Supplied information >>
****

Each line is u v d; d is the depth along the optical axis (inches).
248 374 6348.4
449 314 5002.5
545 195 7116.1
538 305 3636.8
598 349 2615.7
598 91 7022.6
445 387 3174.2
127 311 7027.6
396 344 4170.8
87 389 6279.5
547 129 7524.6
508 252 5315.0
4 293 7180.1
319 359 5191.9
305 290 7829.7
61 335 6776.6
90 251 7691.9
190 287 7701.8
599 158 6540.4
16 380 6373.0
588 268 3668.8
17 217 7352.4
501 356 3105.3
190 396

****

The entries above must be returned exactly.

Each line is u v d; d is the depth along the optical axis (inches).
248 374 6348.4
449 314 5002.5
545 195 7116.1
538 305 3636.8
598 349 2615.7
598 91 7022.6
445 387 3174.2
127 311 7027.6
396 344 4170.8
87 389 6279.5
547 129 7524.6
508 252 5315.0
4 293 7180.1
319 359 5191.9
305 290 7829.7
61 335 6776.6
90 251 7691.9
190 287 7701.8
599 158 6540.4
16 380 6373.0
588 268 3668.8
17 217 7352.4
501 356 3105.3
190 396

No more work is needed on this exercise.